A Rails application with a RESTful interface needs to accept POST data using a custom MIME type based on 'application/json'. Let's call that MIME type 'application/vnd.com.example.Foo+json'.

Registering the custom MIME type in Rails using Mime::Type.register works fine in that the application recognizes the MIME type given in the "Accept:" header and renders a JSON view through respond_to.

The problem is with controller methods such as update and create that need to convert custom JSON formatted data into a params hash. If I set the "Content Type:" header to application/json, the data gets parsed into the params hash.

But if I set the "Content Type:" header to 'applcation/vnd.com.example.Foo+json', then the payload does not get parsed.

So it seems like MIME::Type.register is used for driving the respond_to block, but not in deciding how to parse payloads for create and update methods.

Any ideas?

+3  A: 

For those who may be interested, I found the answer to my own question.

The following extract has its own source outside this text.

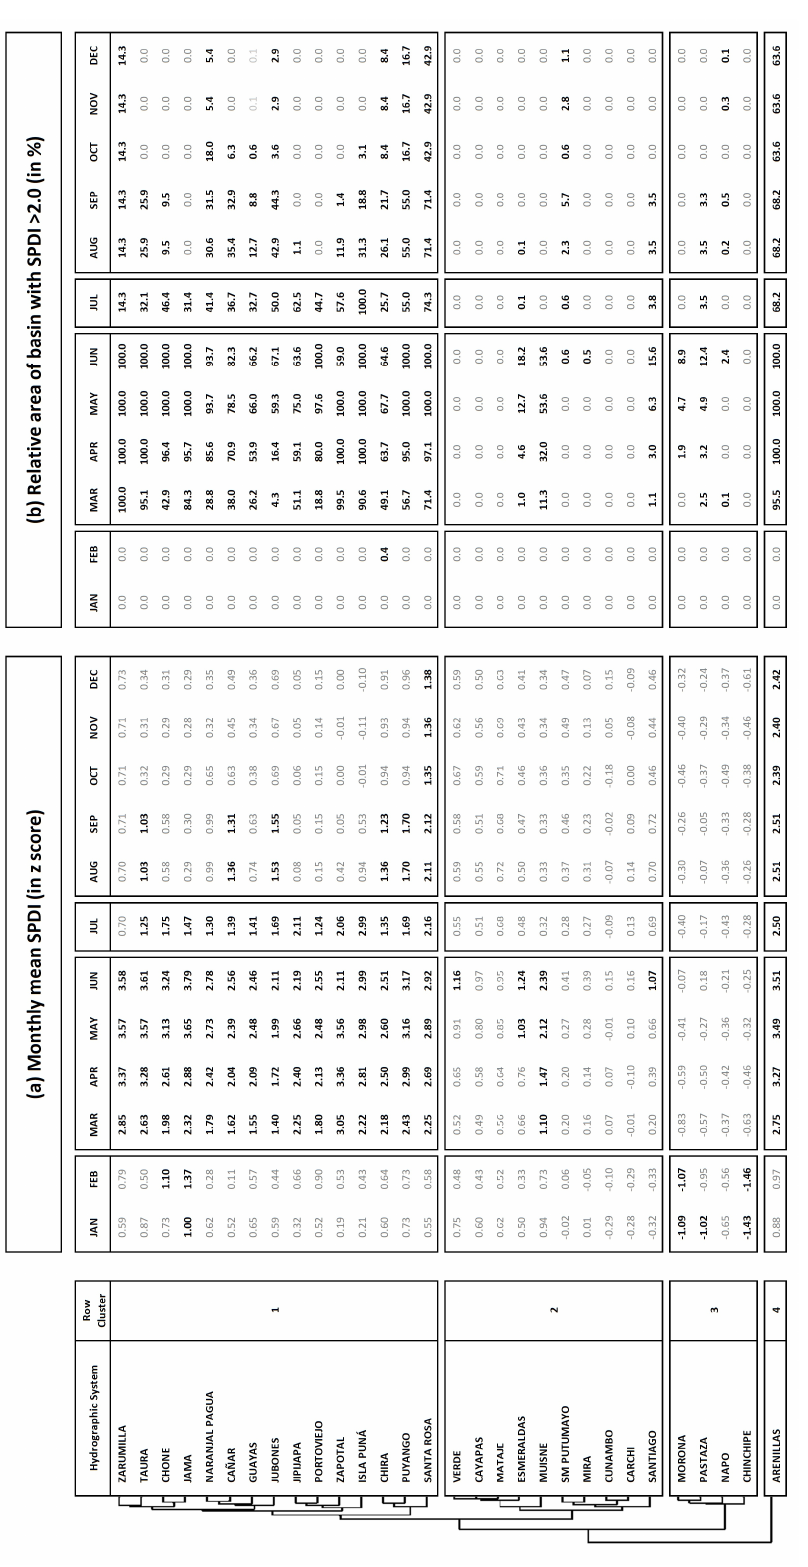
Table 4. Standardized Precipitation Drought Index (SPDI) temporal and spatial dynamics at the different hydrographic systems for the year 2017 of the coastal El Niño (COA17). Cluster analysis ( K -means clustering using Euclidean distance) was performed on both rows and columns and with the statistical tool ClustVis (Metsalu and Vilo,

Use something like this in mime_types.rb (or possibly elsewhere in your your initialization sequence):

ActionController::Base.param_parsers[Mime::Type.lookup('application/vnd.com.example.foo+json')]=lambda do |body|
  JSON.parse body
end

One catch: don't use capitalization in the MIME type above (i.e., 'application/vnd.com.example.Foo+json'). Rails converts the MIME type into all lower case, so no match will be found it it's set to upper case.